Lieber, O’Brien and City Council Member Gale Brewer each spoke at the July 30 briefing, which was following by a meeting of the New York City Broadband Advisory Committee. Established by 2006 legislation authored by Brewer, the advisory committee aims to use the Diamond report as a springboard to crafting detailed broadband policies.

“The city feels very enhusiastic about the suggestions,” said Mike Kelly, an aide to Lieber. “We are looking to craft a comprehensive set of initiatives that will tackle the digital divide issues.”

In addition to New York City, New York State is also in the midst of a comprehensive review of state-wide broadband initatives.

As with the New York City effort, the state approach seeks to ensure that high-speed internet service is available for all.

The New York State Council for Universal Broadband was formed in December 2007 and has begun holding quarterly meetings to develop a state-wide policy on broadband.

“In an age when our competitiveness depends on fast and easy access to information, too many communities in New York State still lack sufficient broadband access,” said Governor Paterson said in March, when the city announced a series of 2007-2008 broadband access grants.

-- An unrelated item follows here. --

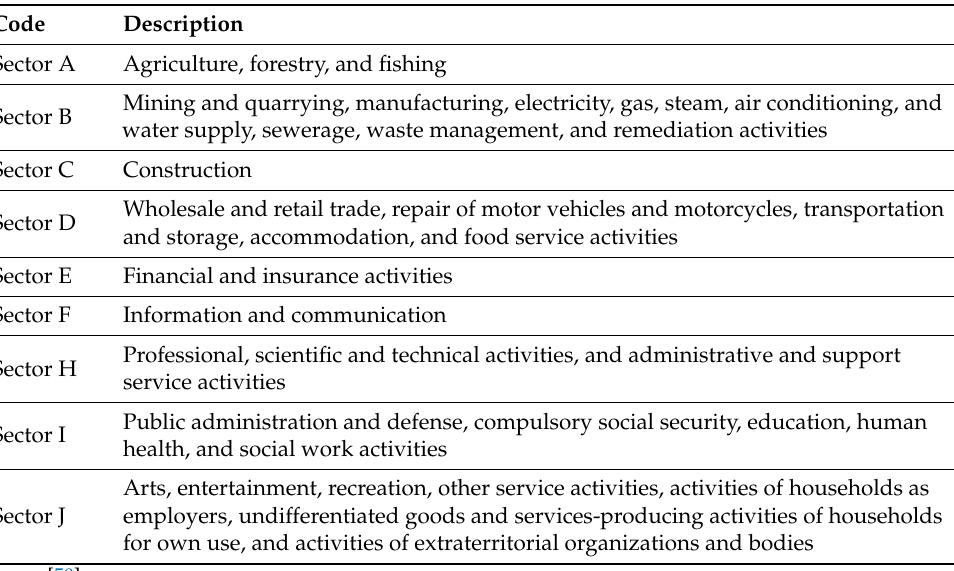
Table 1. The productive sectors that are considered in the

The largest three grants went to New Vision Powerline Communications, Inc. ($1.3 million), to develop a broadband over power line inititiave in Onondaga County; Tech Valley Communications ($938,000), to work with municipal agencies and non-profit groups in Albany County to expand free internet services; and the Mount Hope Housing Co. ($776,000), to offer one year of free broadband access to residents of Bronx County, in New York City.

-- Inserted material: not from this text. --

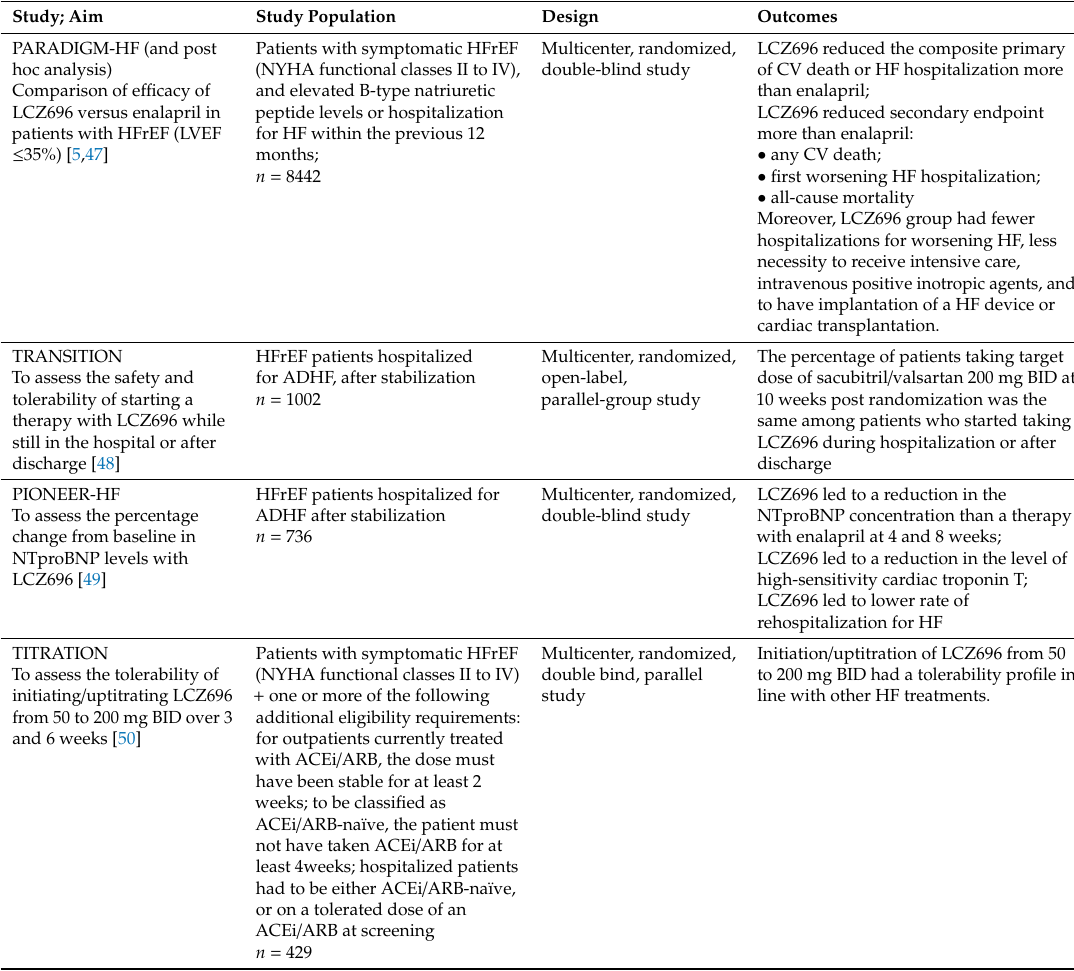
Table 1. Main clinical trials about the e ff ects of LCZ696 on cardiovascular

Although the state-wide effort is still in the midst of developing policy parameters, one group of technical experts and advocates calling themselves the Open Infrastructure Alliance (OIA) welcomed the governor’s plan and called four a four-part platform of their own.

OIA would fund universal broadband deployment by stripping broadband providers of hundreds of millions of dollars in “public interest perks given to incumbent telecom companies viewed as utilities, where now those companies are operating in a competitive market;” by proposing that the state collect its own detailed broadband data; by urging “a comprehensive examination of the successful broadband models to follow and models to avoid,” with a particular eye toward international successes; and by seeking to light up dark fiber currently not in use.

Another group actively following the New York city and state broadband initiatives is the Internet Society of New York. Joly MacFie, secretary of the society, said he felt there was merit to the city’s goal to “set up partnerships with groups that already work in [low-income and underserved] areas, and the technology companies, to look for funding” to drive universal broadband.

O’Brien, speaking at the New York City forum, said he was happy that the city has not gone all out on municipal wireless. He said that two years ago “muni wireless was a really hot topic. The city said, rather than doing what others [were doing], we are going to do a fact-based study and figure out what the coverage issues are like here.”

“Determining the most effective and feasible ways to increase broadband accessibility among New Yorkers is a priority,” Lieber said. “The findings of the consultant study and the ongoing input of the Broadband Advisory Committee will provide valuable insight as we look at what role the public and private sectors should play in promoting broadband accessibility throughout New York City.”